On KMSP, Senator Amy Klobuchar says the bill is a necessary move to clean up America’s food supply. She says the bill is even good for businesses. Corporations like Hormel and Schwans are already behind it.
SEN. AMY KLOBUCHAR (D-Minn.): “And you look at some of the bad actors like that peanut butter plant out in Georgia, what happened here was that there were no inspections, no requirements for them to keep their documents together, and so we’ve really upgraded our food safety system.”
The bill received unusually bipartisan support.
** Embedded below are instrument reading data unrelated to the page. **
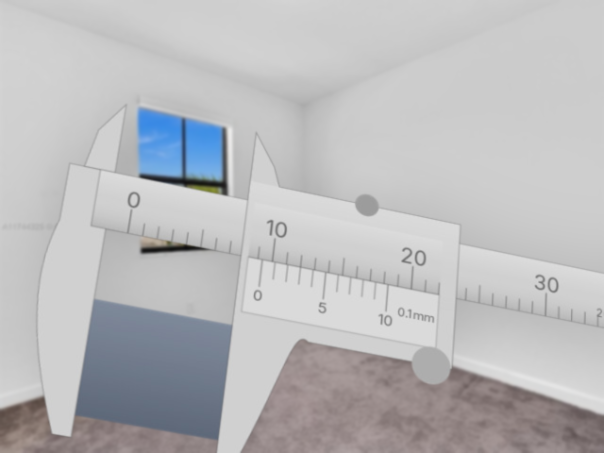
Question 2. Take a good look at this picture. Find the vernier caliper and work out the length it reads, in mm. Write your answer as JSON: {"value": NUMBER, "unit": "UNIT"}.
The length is {"value": 9.3, "unit": "mm"}
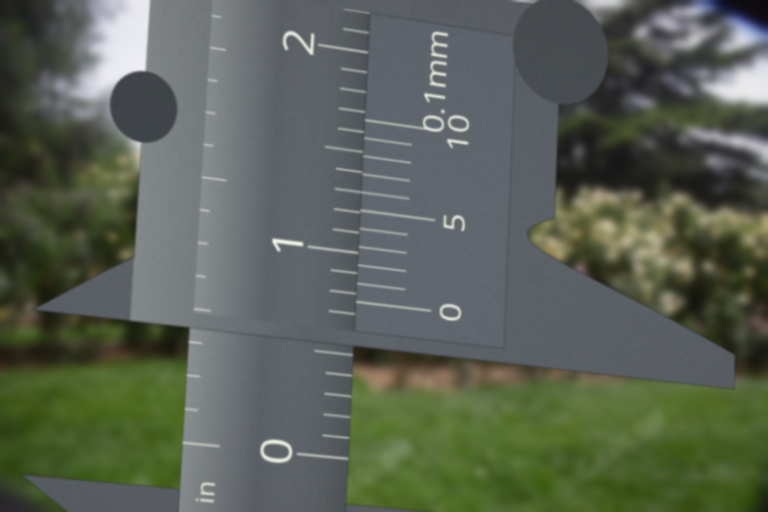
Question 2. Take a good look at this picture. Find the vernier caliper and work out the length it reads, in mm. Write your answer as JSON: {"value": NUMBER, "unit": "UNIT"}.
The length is {"value": 7.6, "unit": "mm"}
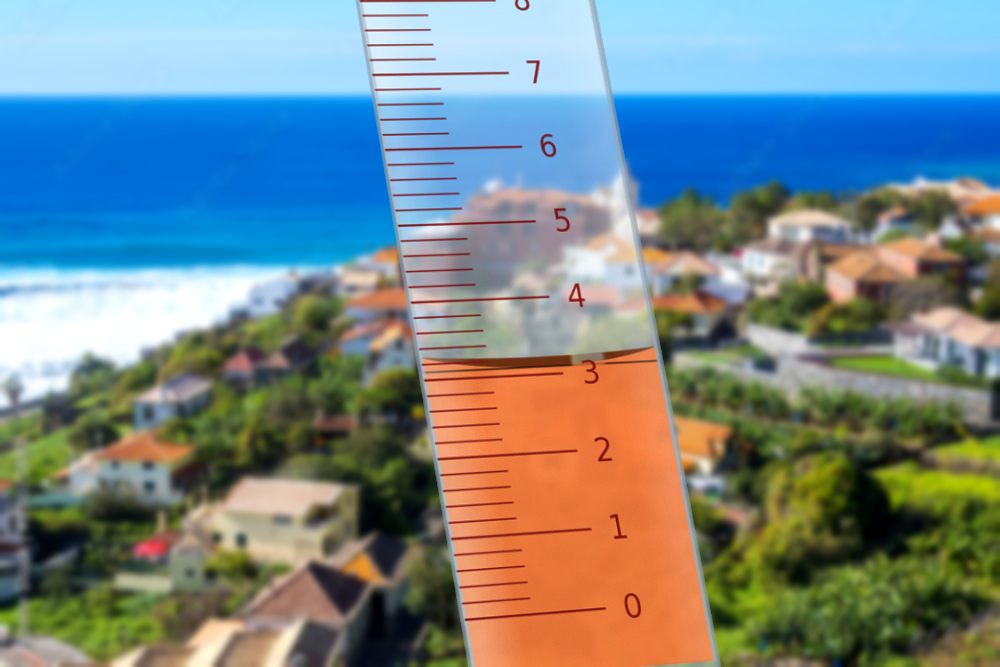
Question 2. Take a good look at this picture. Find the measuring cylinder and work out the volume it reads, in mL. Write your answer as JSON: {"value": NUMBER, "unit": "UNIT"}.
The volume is {"value": 3.1, "unit": "mL"}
And an economics professor tells Fox Business there's more to the story than tainted peanut butter.
WALTER WILLIAMS: “I think in a large measure, this bill is being pushed by large food processors to get a competitive advantage over their smaller competitors.”
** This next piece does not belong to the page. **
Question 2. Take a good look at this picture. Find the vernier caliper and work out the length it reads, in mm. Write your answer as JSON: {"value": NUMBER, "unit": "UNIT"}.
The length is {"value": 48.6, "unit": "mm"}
ANDREW NAPOLITANO: “Half the Republicans in the Senate voted for this. I don’t know if they represent these districts or states with large agro-conglomerates in them.”
The House passed its own version of the food safety bill earlier this year. Food safety advocates prefer the House’s version since it gives more money for inspections, but The New York Times says both versions may cause some bureaucratic confusion.
“Neither would consolidate overlapping functions at the Department of Agriculture and nearly a dozen other federal agencies... leaving coordination among the agencies a continuing challenge.”
So what do you think? Time to clean up America’s pantry? Or will more government regulation sour business?